After lunch we went to his cellars to see the production facility and to taste the wines. Big, tannic offerings so typical of Barolo of the day. When the business was concluded, we were invited to the producer’s house where we sat in shirt sleeves in the March sunshine on top of one of the Langhe Hills, drinking in the view and playing cricket with an orange wrapped in gaffe tape and a barrel stave for use as a bat! After copious bottles of Moscato d’Asti – which was my first introduction to the wine and very enjoyable to boot – we got cleaned up and off we went for dinner to a restaurant close to Alba. 8 different dishes were served, all washed down with wine from Gigi Rosso’s cantina. What and evening. After such a great day, I knew I would return to the area but little did I know that it would become such an addiction that I would buy a house there and end up living in the area for a great part of the year.

Some 10 years later I returned to the area with a group of friends for a short holiday, yes tasting some wines but also visiting the other great tourist attractions that are on offer. It was then that I decided this would be where I’d like to settle and enjoy the great quality of life-style that Le Langhe gives you.

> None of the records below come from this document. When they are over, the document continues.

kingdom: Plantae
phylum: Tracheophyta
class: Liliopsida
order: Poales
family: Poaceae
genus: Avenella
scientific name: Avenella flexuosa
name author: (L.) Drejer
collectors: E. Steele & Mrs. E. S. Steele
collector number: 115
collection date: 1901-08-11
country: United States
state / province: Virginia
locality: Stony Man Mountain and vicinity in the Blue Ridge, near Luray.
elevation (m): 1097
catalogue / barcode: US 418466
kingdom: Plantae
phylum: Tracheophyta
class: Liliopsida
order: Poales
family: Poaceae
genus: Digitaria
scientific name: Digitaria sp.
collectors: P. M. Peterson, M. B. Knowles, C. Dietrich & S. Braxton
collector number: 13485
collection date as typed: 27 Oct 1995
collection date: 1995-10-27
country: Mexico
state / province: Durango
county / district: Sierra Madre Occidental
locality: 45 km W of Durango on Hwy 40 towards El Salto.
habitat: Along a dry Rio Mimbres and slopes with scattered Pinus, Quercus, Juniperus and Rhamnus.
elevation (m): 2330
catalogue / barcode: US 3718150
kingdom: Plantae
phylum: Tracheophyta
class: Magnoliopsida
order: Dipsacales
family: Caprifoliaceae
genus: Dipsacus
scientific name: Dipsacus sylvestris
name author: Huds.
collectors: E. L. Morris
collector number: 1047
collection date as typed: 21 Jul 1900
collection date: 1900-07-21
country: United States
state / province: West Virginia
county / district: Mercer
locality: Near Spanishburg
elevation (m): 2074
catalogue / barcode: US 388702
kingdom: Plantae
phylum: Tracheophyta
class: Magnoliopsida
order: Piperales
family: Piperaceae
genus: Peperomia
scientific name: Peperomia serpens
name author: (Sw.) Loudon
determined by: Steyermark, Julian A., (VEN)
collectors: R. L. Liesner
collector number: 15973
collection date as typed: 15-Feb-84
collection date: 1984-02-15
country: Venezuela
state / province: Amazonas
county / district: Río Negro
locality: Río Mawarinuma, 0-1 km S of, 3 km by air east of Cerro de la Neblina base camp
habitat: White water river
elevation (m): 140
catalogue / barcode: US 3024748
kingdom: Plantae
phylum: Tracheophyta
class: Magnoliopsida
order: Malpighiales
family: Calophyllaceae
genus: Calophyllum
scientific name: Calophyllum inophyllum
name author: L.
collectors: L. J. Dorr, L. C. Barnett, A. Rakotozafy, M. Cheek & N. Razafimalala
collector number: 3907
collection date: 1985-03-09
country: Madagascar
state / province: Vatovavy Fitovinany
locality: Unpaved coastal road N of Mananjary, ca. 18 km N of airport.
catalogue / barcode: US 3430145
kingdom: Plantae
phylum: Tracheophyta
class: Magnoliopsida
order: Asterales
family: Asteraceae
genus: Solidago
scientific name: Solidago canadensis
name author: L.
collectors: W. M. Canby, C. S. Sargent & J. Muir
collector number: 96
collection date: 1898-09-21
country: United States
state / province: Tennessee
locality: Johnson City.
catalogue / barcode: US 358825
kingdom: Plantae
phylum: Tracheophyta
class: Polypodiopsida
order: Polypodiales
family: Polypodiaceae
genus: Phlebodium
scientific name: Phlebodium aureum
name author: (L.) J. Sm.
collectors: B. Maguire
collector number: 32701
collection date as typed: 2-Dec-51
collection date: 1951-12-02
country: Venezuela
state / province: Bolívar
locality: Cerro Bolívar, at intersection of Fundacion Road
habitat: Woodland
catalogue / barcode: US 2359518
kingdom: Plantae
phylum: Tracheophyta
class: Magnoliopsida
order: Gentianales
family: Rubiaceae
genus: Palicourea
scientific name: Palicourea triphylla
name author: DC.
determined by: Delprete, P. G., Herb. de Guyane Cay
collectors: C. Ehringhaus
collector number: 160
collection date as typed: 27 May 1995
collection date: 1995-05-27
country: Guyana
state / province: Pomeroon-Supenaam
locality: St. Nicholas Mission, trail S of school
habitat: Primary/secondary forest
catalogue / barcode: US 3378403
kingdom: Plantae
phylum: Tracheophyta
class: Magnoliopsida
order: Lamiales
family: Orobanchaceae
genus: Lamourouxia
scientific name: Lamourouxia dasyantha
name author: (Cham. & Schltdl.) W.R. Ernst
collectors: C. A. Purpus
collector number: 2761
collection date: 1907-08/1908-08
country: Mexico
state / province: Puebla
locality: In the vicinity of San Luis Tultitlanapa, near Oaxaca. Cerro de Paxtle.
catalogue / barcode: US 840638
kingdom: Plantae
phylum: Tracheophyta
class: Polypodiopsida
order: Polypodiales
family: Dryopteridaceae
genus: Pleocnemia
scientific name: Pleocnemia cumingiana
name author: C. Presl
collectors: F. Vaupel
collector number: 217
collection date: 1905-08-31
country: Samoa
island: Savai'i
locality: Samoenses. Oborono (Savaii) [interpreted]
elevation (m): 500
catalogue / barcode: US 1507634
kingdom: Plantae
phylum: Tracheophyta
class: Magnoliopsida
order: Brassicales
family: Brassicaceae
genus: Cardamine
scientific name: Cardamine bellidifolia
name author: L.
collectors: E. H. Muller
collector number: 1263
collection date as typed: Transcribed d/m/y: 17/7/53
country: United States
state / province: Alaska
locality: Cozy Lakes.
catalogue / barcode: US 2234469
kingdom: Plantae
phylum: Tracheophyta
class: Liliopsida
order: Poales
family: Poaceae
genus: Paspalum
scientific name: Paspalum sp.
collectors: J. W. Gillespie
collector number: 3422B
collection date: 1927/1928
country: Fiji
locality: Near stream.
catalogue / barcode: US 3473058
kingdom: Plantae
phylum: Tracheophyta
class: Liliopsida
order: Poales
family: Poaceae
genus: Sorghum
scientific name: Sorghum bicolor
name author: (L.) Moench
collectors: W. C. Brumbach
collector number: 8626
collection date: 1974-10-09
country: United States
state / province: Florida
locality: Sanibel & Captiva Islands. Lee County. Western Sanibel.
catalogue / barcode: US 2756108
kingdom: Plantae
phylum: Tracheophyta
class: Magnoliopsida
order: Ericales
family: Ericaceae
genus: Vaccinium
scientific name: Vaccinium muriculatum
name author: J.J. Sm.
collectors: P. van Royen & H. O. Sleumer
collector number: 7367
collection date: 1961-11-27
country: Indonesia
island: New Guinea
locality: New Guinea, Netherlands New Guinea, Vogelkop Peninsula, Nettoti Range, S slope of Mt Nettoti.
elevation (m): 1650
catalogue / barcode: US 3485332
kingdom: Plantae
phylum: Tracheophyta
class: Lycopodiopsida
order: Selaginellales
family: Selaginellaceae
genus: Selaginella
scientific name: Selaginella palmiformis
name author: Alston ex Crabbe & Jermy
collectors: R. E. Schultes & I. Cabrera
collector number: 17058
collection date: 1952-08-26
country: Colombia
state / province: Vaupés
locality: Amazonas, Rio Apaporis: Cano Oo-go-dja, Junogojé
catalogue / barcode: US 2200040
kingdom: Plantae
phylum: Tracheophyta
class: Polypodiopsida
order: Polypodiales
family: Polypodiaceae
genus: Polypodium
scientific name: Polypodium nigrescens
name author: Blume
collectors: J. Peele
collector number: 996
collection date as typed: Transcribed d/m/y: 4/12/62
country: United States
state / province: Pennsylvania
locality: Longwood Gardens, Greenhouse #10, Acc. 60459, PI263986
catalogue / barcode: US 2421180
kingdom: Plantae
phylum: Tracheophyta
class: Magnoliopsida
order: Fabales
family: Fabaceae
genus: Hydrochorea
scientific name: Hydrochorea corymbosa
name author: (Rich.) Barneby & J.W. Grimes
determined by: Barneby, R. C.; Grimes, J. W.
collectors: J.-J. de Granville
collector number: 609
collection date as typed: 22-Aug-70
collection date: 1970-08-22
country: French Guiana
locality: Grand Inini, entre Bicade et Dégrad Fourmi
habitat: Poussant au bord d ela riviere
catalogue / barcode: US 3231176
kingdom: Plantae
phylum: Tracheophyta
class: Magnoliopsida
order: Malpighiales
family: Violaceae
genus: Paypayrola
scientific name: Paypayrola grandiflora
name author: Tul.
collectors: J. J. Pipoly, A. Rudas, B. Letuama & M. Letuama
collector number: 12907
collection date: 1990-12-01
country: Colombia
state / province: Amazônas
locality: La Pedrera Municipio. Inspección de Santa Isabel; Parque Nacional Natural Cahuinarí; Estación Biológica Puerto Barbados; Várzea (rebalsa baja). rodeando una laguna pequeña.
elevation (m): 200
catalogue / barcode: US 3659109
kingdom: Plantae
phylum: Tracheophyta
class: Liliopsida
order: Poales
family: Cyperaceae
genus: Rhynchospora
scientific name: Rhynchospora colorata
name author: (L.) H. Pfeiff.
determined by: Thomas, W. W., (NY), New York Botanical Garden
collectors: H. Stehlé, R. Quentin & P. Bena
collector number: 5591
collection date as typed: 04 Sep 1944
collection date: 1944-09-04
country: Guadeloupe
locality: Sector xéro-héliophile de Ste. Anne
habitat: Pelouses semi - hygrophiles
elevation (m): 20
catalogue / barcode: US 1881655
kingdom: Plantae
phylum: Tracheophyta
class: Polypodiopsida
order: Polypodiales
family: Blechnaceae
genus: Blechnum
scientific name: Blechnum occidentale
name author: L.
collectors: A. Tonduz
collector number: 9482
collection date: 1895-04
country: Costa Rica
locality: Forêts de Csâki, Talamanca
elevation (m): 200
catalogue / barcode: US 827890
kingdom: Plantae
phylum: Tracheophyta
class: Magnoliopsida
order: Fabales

I bought a barn to convert, speaking no Italian, and somehow managed to get by with the help of  a German lady who translated for me. I stayed in Alba during my visits to oversee the construction and assumed that when the build was complete I’d be spending a goodly part of my time there. How wrong could I have been.

First of all, my next-door neighbours were a complete delight. We are the only two properties in a small hamlet and I must offer my grateful thanks to them for guiding me and helping me learn about the life in the hills. The village itself consists of just 240 people, old, middle-aged and children, so not an enormous community. I was immediately taken to their hearts and any help or advice I needed was immediately on hand. I was invited into their homes to eat, drink and hear the history of the area. Never before, on all of my travels have I encountered such stunning food and such charming people.

I now spend my time simply, in the villages of the Langhe and Alta Langa living life as the locals do and seldom make the 12 kilometre journey to Alba save for the odd excursion to the Saturday market. That’s not to say that you shouldn’t stay and visit there as it has loads to offer the traveller, but for the real feel of Le Langhe, give yourselves a few days in the hills and experience the great lifestyle the region has to offer. Go slowly and drink in the atmosphere, you’ll become intoxicated with it and who knows? You may end up as a close neighbour in the future!